> _Task to carry out_
From the records below, return every line containing the word "リップル".

> _Provided data_
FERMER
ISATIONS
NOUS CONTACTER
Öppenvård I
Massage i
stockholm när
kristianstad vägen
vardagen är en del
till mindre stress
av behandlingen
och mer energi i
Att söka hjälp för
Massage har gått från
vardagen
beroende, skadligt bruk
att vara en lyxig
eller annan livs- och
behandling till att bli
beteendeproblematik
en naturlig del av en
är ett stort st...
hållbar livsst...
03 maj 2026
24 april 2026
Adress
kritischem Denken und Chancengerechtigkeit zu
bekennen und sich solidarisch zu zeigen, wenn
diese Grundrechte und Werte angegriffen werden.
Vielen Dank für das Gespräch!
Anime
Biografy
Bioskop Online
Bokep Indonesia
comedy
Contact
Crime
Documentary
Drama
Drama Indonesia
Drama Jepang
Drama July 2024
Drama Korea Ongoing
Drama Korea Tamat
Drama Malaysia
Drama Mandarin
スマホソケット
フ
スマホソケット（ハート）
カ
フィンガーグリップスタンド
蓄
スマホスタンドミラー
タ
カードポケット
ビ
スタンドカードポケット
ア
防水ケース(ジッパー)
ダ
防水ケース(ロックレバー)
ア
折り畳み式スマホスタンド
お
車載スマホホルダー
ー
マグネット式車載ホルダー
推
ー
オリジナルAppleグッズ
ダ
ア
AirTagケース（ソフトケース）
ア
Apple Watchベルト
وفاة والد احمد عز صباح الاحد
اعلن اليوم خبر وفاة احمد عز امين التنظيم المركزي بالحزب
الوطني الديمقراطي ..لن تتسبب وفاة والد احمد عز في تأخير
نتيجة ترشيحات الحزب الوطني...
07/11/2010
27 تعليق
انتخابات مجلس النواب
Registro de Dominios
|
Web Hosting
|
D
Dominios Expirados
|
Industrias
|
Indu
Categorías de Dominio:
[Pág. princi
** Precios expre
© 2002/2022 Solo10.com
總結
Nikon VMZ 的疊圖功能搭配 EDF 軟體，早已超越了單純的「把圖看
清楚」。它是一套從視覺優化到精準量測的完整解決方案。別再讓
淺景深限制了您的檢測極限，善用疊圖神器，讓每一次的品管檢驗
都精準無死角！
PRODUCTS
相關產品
...
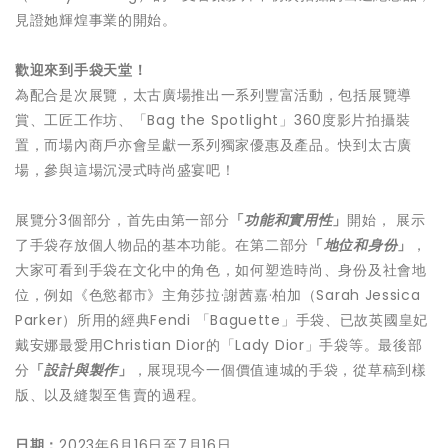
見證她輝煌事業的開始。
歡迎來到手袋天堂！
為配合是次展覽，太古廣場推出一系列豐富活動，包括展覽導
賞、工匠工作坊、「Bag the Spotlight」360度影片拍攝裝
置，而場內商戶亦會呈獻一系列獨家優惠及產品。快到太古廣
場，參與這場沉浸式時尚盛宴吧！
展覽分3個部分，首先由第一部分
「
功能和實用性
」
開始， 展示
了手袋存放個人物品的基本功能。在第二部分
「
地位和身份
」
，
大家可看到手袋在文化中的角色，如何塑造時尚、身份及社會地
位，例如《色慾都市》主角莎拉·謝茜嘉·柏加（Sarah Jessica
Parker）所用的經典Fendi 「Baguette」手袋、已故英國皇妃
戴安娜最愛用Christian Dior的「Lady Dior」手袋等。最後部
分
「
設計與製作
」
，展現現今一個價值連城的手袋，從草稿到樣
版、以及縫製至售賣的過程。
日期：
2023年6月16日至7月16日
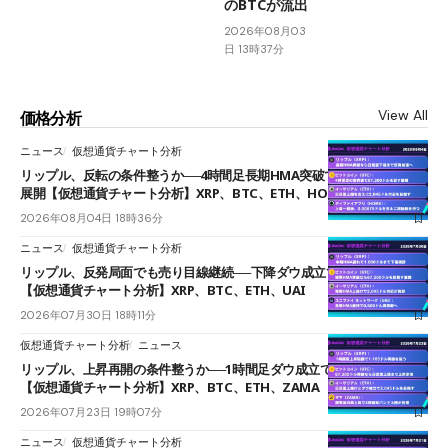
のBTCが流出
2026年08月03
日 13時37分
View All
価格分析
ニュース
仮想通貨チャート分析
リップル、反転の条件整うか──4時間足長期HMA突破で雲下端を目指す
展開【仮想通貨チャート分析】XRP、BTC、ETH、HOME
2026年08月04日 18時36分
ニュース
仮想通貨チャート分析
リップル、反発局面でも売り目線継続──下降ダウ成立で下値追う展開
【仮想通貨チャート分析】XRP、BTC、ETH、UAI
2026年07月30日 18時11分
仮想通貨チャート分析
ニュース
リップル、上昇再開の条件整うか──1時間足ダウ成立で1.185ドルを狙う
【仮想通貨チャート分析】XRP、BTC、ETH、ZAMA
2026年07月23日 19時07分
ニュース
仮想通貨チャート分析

> _Expected answer_
リップル、反転の条件整うか──4時間足長期HMA突破で雲下端を目指す
リップル、反発局面でも売り目線継続──下降ダウ成立で下値追う展開
リップル、上昇再開の条件整うか──1時間足ダウ成立で1.185ドルを狙う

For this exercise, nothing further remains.